While various research studies have confirmed the shift of some plant species to higher altitudes, their physiological response has rarely been observed and the relationship between low atmospheric pressure and the adaptation mechanisms of plants has never been studied in depth until now.

Inside terraXcube’s hypobaric chambers, a number of species that can be found in the Val di Mazia (1500 m.a.s.l) are being artificially brought to higher altitudes with other factors such as temperature, humidity and the amount of light being kept constant. "In this way we are able to observe, over the course of a few weeks, how the lower atmospheric pressure present at high altitudes will affect how plants function," explains Matteo Dainese. In particular, changes in the mechanisms regulating photosynthetic activity and transpiration will be observed. "Transpiration in vascular plants regulates gas exchange between the plant and the atmosphere. During the day, C02 enters the plant organism and water in the form of condensation escapes," says the researcher. Plants regulate these exchanges by keeping the stomata, small pores found mainly on the underside of leaves, open or closed. "Our hypothesis is that plants transpire more at higher altitudes, becoming more vulnerable to water stress." These studies will reveal which plants are adaptable and which are likely to go into stress at high altitudes.

The groundbreaking experiment took place in the terraXcube Small Cubes, four chambers each capable of independently replicating different environmental conditions typical of the Alps. In one chamber, atmospheric pressure typical of the Val di Mazia - 1500 m.a.s.l, where the plants were collected, was recreated. In a second chamber, the lowest altitude found in South Tyrol - that of Bolzano at 200 m.a.s.l, was kept constant. In a third, the plants were taken to an altitude of 2,500 m.a.s.l. "According to various climate models, this is one of the most radical - but still plausible - scenarios we could have around the year 2100. The RCP8.5 scenario, inevitable if there is no mitigation of global emissions, predicts a temperature increase of between 4 °C and 7 °C by the end of the century. This means that plant species could move 600-1000 meters higher,' says Matteo Dainese.

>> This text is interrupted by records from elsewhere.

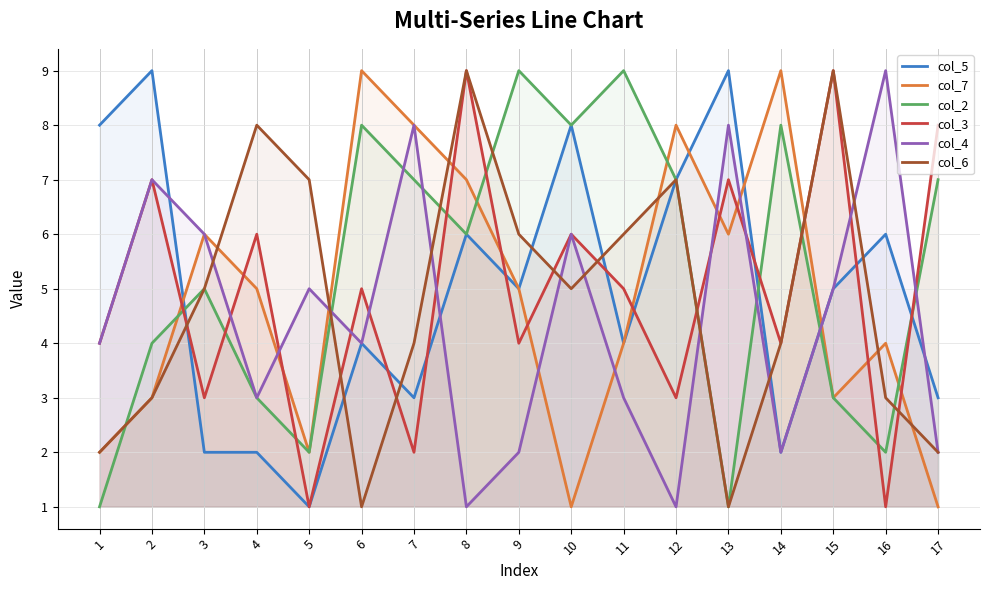

What is the value of the col_5 point at the 16th from the left?

6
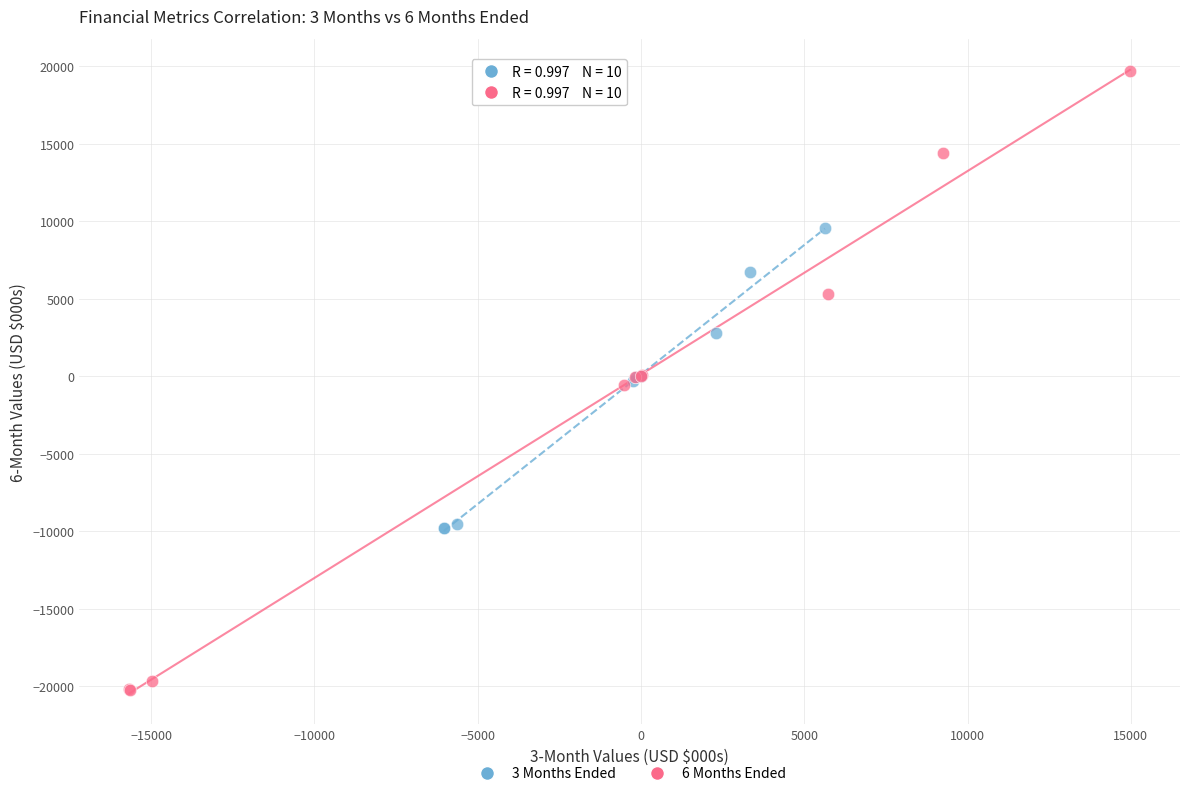

Which series reaches the minimum Y coordinate?

6 Months Ended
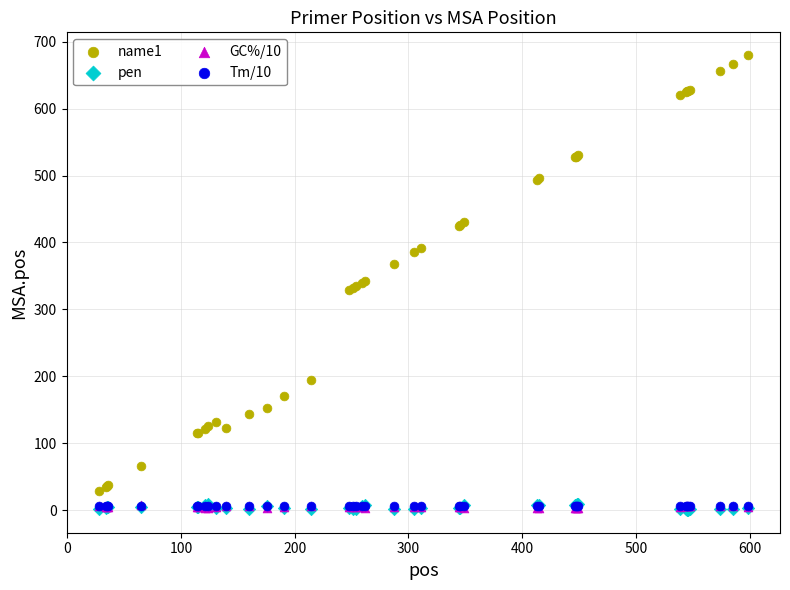

What are all the series names shown in the legend?

name1, pen, GC%/10, Tm/10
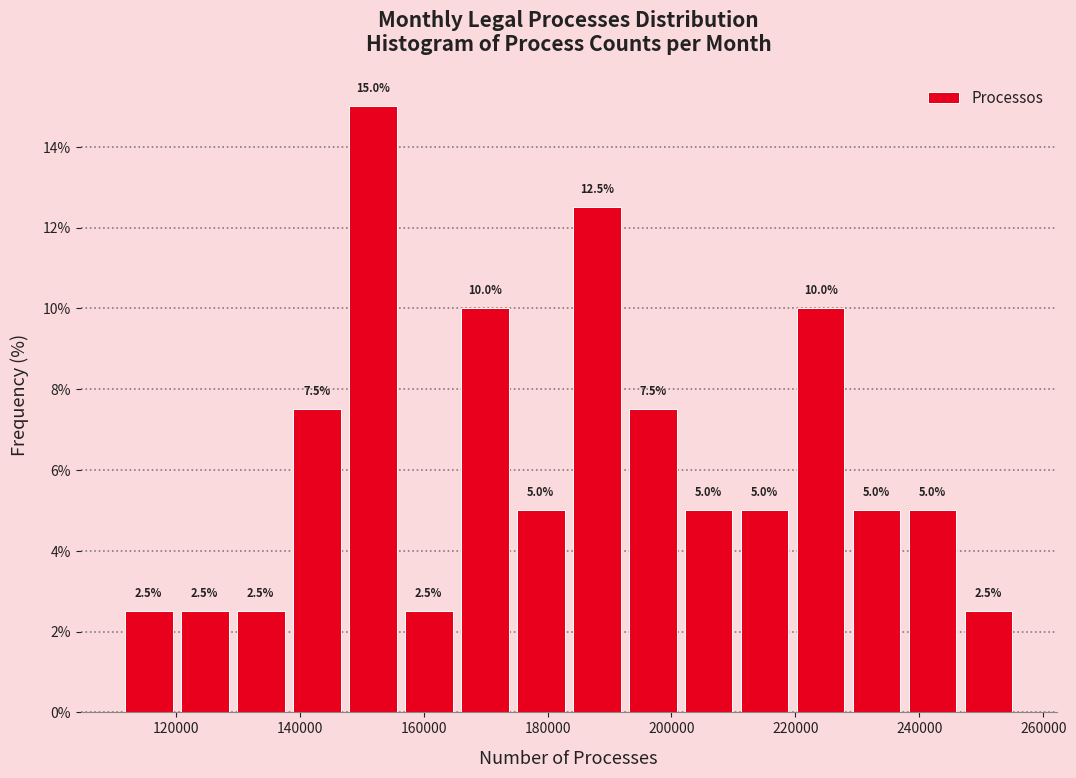

Over which range of the x-axis is the bar tallest?

148000 to 156000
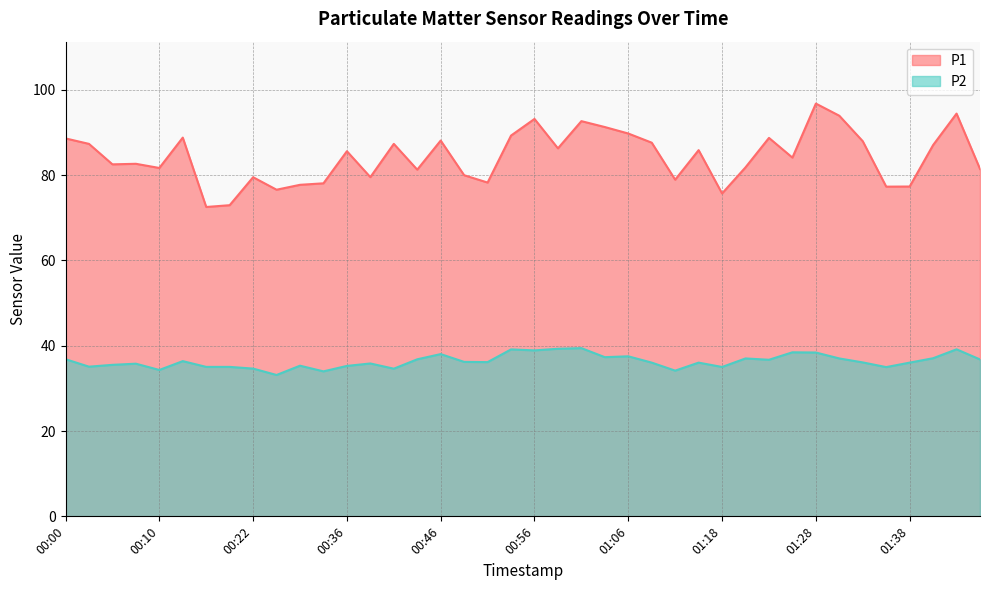

The P1 series shows 76.6 at 00:25. True or false?

True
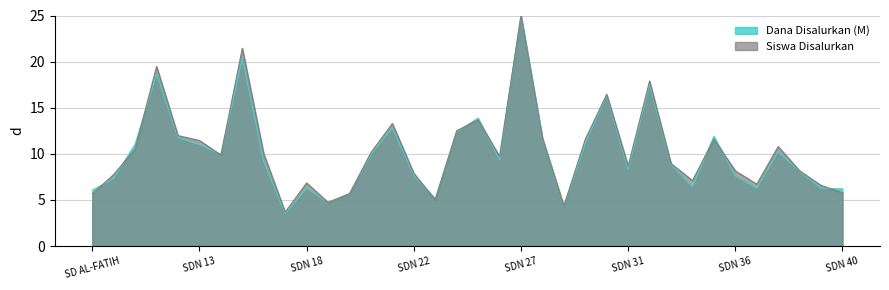

What value does the Dana Disalurkan (M) series have at SDN 26?

9.4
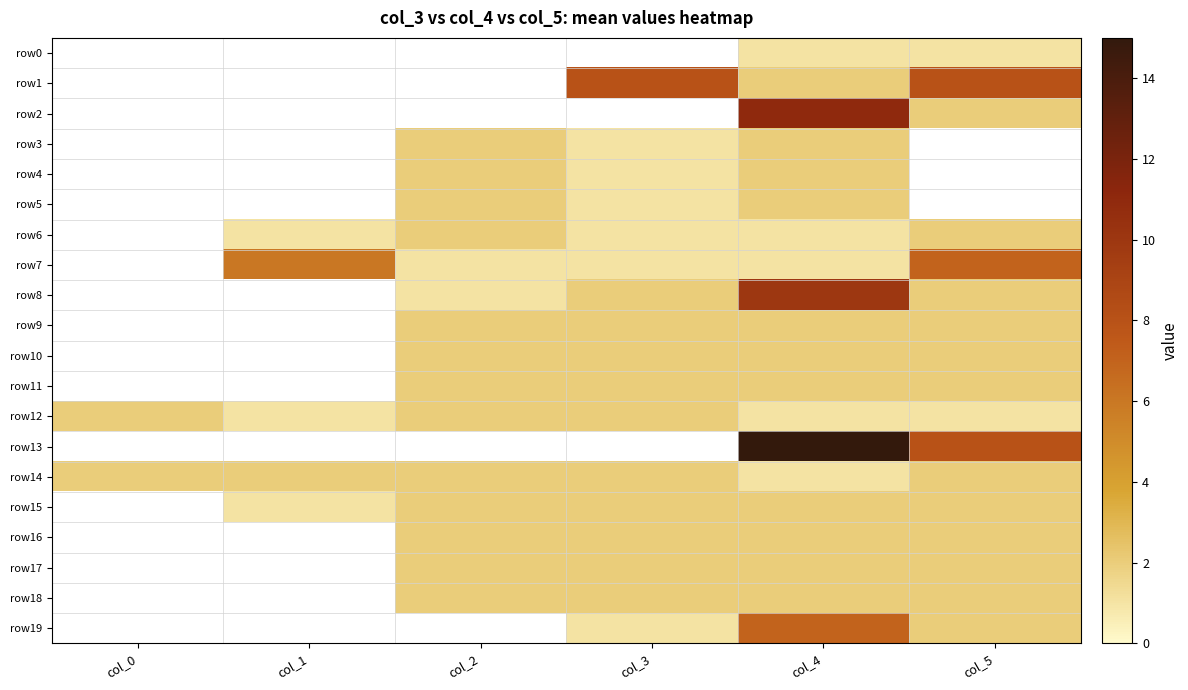

How many categories are shown in the chart?

6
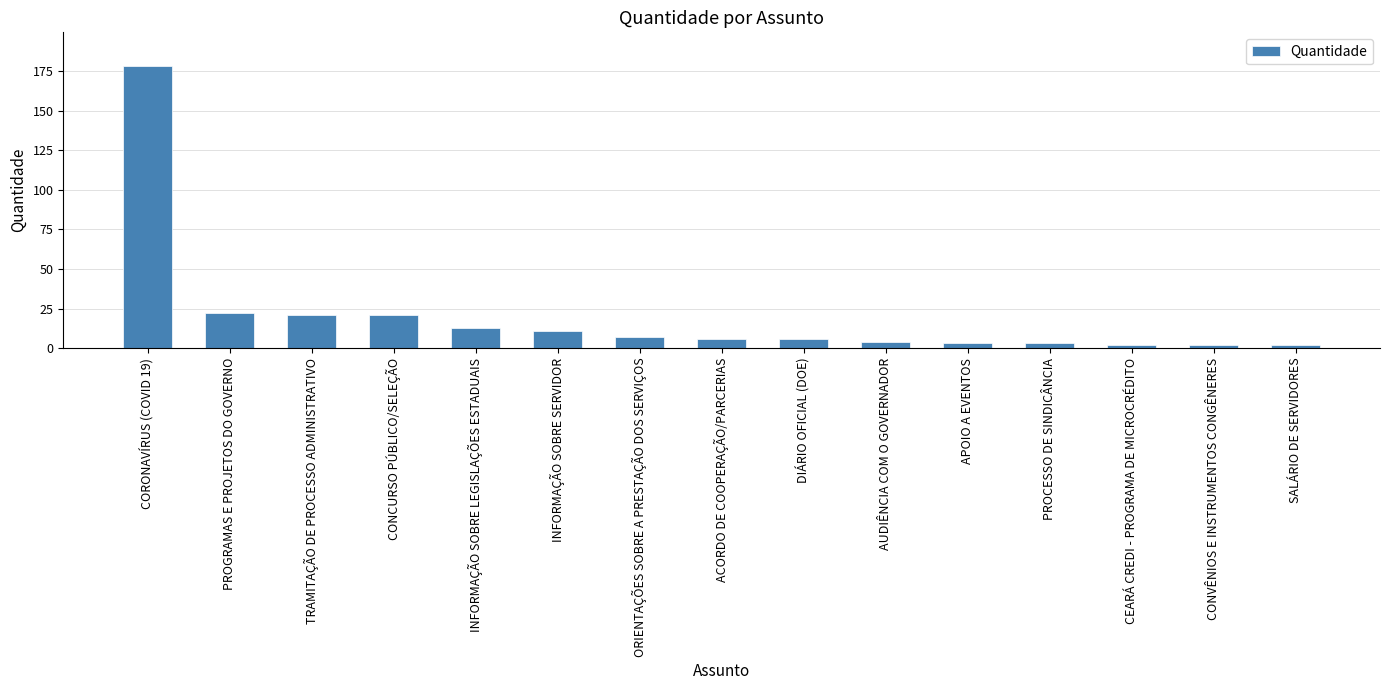

What is the maximum value shown in the chart?

178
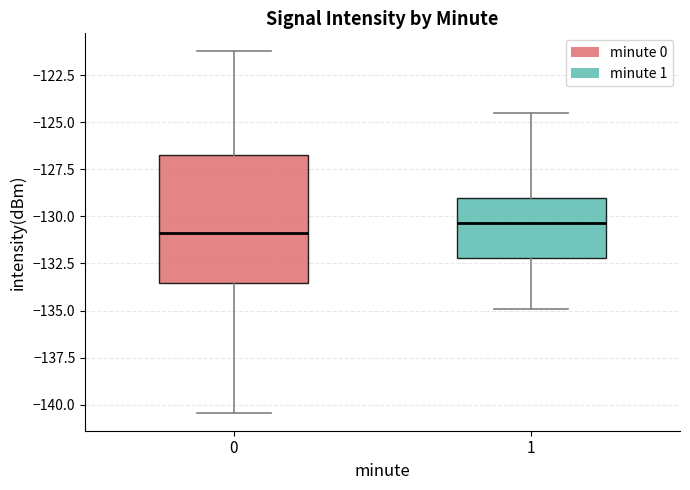

Where does the median line of the box at x = 0 sit on the y-axis? The values are not printed on the chart, so give them approximately, as read against the axis.

-131.0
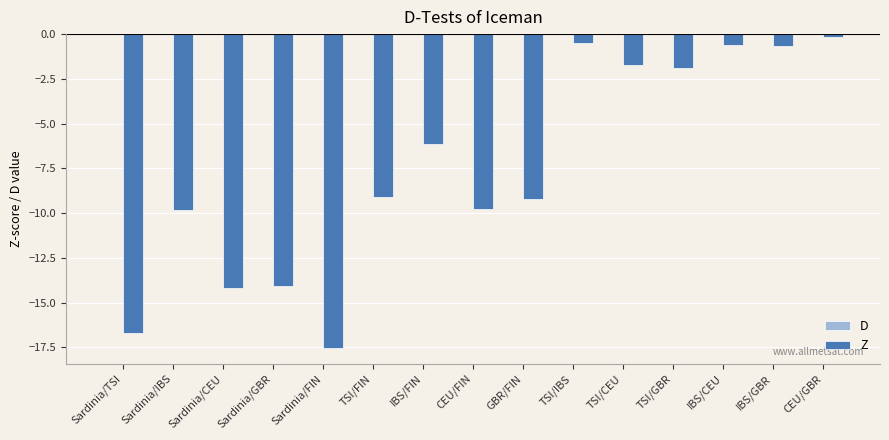

The value of Z at TSI/IBS is -0.5. True or false?

True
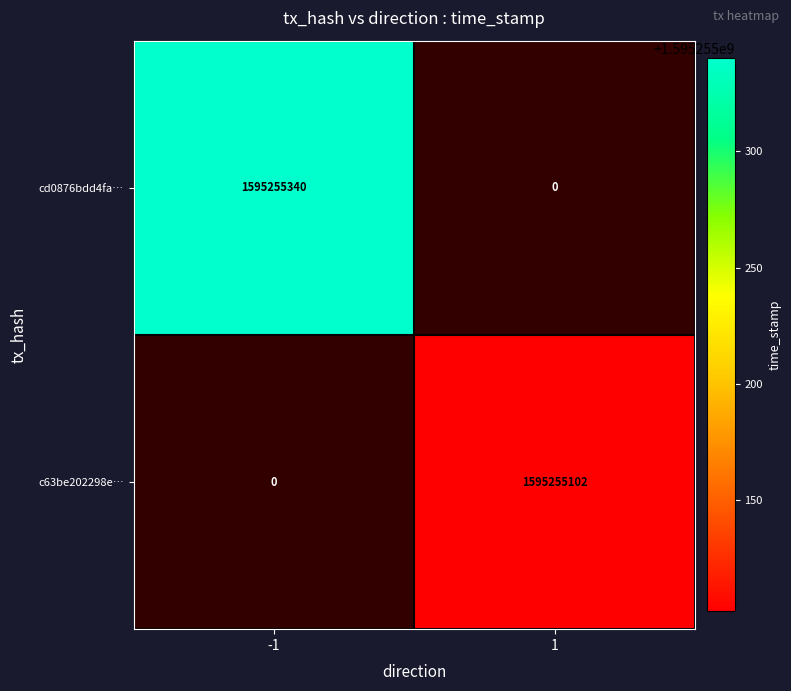

Reading left to right, extract all data points from this chart.

cd0876bdd4fac704419dbb143bbdbf914c03cf8: 1595255340	0
c63be202298ee43304ff6a6024cf4ea713ae1f9: 0	1595255102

Some research suggests that soil microorganisms may have a mediating function in the adaptation mechanisms of plants in new habitats. Microbiologists from the University of Innsbruck have joined the study to evaluate just this, how altitude affects soil microbes, both alone and in their interaction with plants. "The hypothesis is that certain microorganisms are more adaptable to life at high altitude than others. And, that these microorganisms can help plants cope with new environmental conditions,' explains Paul Illmer, head of the soil microbiology and climate change research group at the University of Innsbruck. In the different simulated altitude scenarios, some plants will be grown in sterilized soil - without a microbial component whilst others will be grown on soil from the Mazia Valley, containing the microorganisms typical of their natural habitat. In addition, different microbial cultures containing both fungi and bacteria will also be tested. “The aim is to understand which micro-organisms are most adaptable to altitude and which are most effective in mitigating the effects of altitude in plants”.